◆ PASSAGE FOR REVIEW:

True, but Vote 'No' to Lisbon, and you'll still get NAMA, possibly with someone other than Cowan at the helm.


----------



## csirl (29 Sep 2009)

> So you're objection is really against a handful of countries that retain a monarchy?


 
I believe in equality. When you have monarchs and subjects, you have two classes of people which is wrong. 



> Here's the issue, the people of those states have to power to abolish the Monarchy if they wish.


 
I dont recall any occasion where the people of these states were allowed to decide on whether or not they have a monarch. Can you enlighten us all?

Without getting into a long and complex legal argument, there are a lot of disadvantages and restrictions in rights that go along with having a monarch Some of your comments on issues e.g. Crown Immunity are not strictly accurate - you'd be surprised at how often these things raise their ugly heads - one example in the news at the moment is the compensation to injured soldiers from Iraq. Because UK is a monarchy, these people have no absolute right to sue for the FULL cost and compensation relating to their injuries - all they can do is petition a hearing for a paltry among of money that has been put aside at the descretion of the monarch. Contrast that with what happens in Ireland. As we've seen with some of our soldiers - they can go to court and get full compensation for any injuries.


----------



## Latrade (29 Sep 2009)

csirl said:


> I believe in equality. When you have monarchs and subjects, you have two classes of people which is wrong.

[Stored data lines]

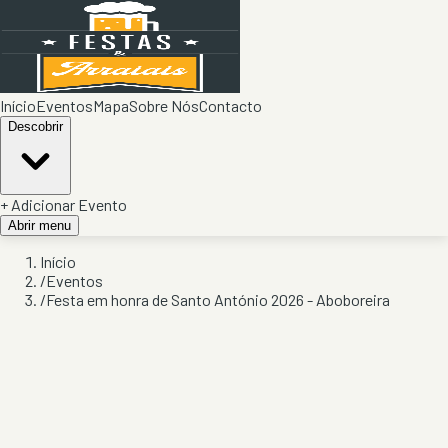
Início
Eventos
Mapa
Sobre Nós
Contacto
Descobrir
+ Adicionar Evento
Abrir menu
Início
/
Eventos
/
Festa em honra de Santo António 2026 - Aboboreira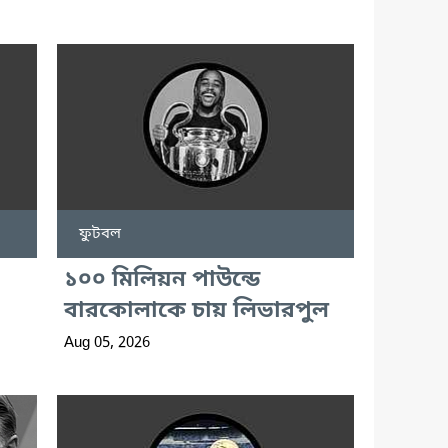
ফুটবল
১০০ মিলিয়ন পাউন্ডে
বারকোলাকে চায় লিভারপুল
Aug 05, 2026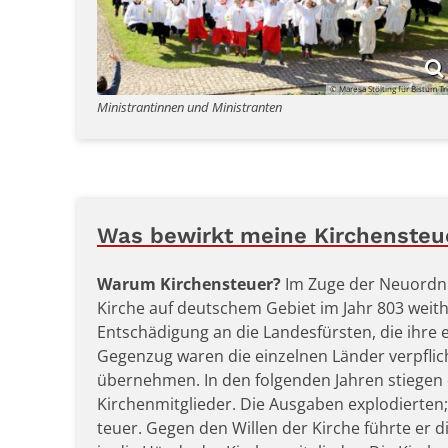
© Maresa Stölting für Bistum Tr
Ministrantinnen und Ministranten
Was bewirkt meine Kirchensteu
Warum Kirchensteuer?
Im Zuge der Neuordnu
Kirche auf deutschem Gebiet im Jahr 803 weithin
Entschädigung an die Landesfürsten, die ihre
Gegenzug waren die einzelnen Länder verpflich
übernehmen. In den folgenden Jahren stiegen 
Kirchenmitglieder. Die Ausgaben explodierten
teuer. Gegen den Willen der Kirche führte er d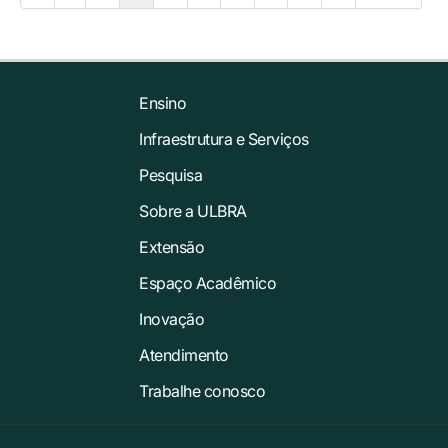
Ensino
Infraestrutura e Serviços
Pesquisa
Sobre a ULBRA
Extensão
Espaço Acadêmico
Inovação
Atendimento
Trabalhe conosco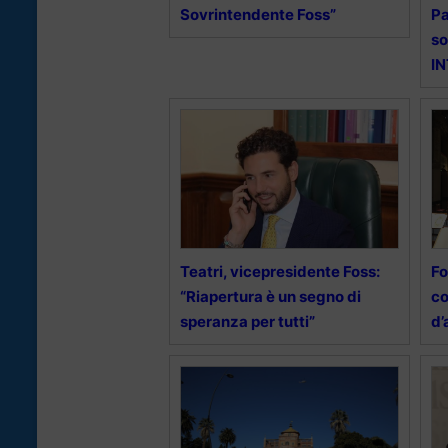
Sovrintendente Foss”
Pa
so
I
Teatri, vicepresidente Foss:
Fo
“Riapertura è un segno di
co
speranza per tutti”
d’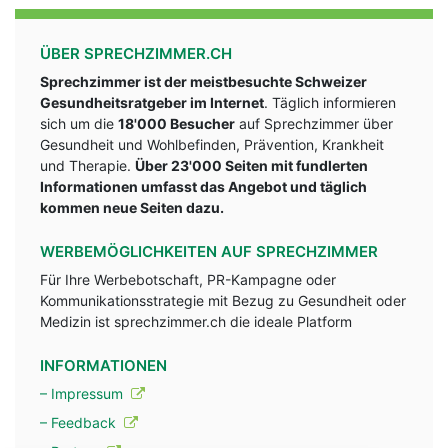
ÜBER SPRECHZIMMER.CH
Sprechzimmer ist der meistbesuchte Schweizer
Gesundheitsratgeber im Internet
. Täglich informieren
sich um die
18'000 Besucher
auf Sprechzimmer über
Gesundheit und Wohlbefinden, Prävention, Krankheit
und Therapie.
Über 23'000 Seiten mit fundlerten
Informationen umfasst das Angebot und täglich
kommen neue Seiten dazu.
WERBEMÖGLICHKEITEN AUF SPRECHZIMMER
Für Ihre Werbebotschaft, PR-Kampagne oder
Kommunikationsstrategie mit Bezug zu Gesundheit oder
Medizin ist sprechzimmer.ch die ideale Platform
INFORMATIONEN
– Impressum
– Feedback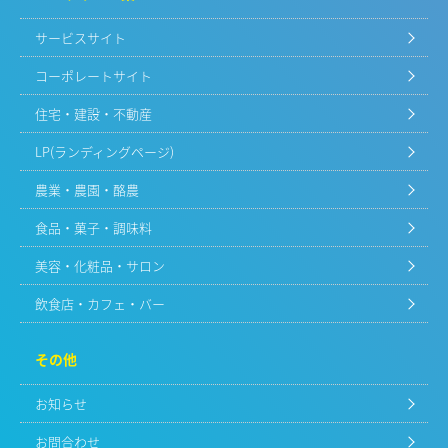
サービスサイト
コーポレートサイト
住宅・建設・不動産
LP(ランディングページ)
農業・農園・酪農
食品・菓子・調味料
美容・化粧品・サロン
飲食店・カフェ・バー
その他
お知らせ
お問合わせ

◆ REQUIRED ACTION A: Summarize the forum thread on monarchy in two sentences.
◆ REQUIRED ACTION B: Translate this sentence from the forum thread on monarchy into Spanish: "When you have monarchs and subjects, you have two classes of people which is wrong."
◆ REQUIRED ACTION C: Continue the forum thread on monarchy from where it stops by writing Latrade's reply to the quoted remark from csirl.
The stored data lines aren't needed here.

◆ TASK RESPONSE A: csirl objects to monarchy on grounds of equality, saying that monarchs and subjects make two classes of people, and recalls no occasion when the people of those states were allowed to decide whether to have a monarch. csirl also argues that having a monarch restricts rights: injured UK soldiers from Iraq can only petition for a small sum set aside at the monarch's discretion, while Irish soldiers can go to court for full compensation.

◆ TASK RESPONSE B: Cuando hay monarcas y súbditos, hay dos clases de personas, lo cual está mal.

◆ TASK RESPONSE C:
> 
> I dont recall any occasion where the people of these states were allowed to decide on whether or not they have a monarch. Can you enlighten us all?
> 
> Without getting into a long and complex legal argument, there are a lot of disadvantages and restrictions in rights that go along with having a monarch Some of your comments on issues e.g. Crown Immunity are not strictly accurate - you'd be surprised at how often these things raise their ugly heads - one example in the news at the moment is the compensation to injured soldiers from Iraq. Because UK is a monarchy, these people have no absolute right to sue for the FULL cost and compensation relating to their injuries - all they can do is petition a hearing for a paltry among of money that has been put aside at the descretion of the monarch. Contrast that with what happens in Ireland. As we've seen with some of our soldiers - they can go to court and get full compensation for any injuries.


 
What further divides of people do you have than a republic state? The aristocracy and the Monarchy do not have special consideration and are an impotent section by and large. The Monarchy of old just doesn't exist anymore. 

Just because there hasn't been a choice, doesn't mean there can't be. Britain, as any other state, has the right to declare itself a Republic if it choses to. Just because it hasn't been exercised, doesn't mean it can't be.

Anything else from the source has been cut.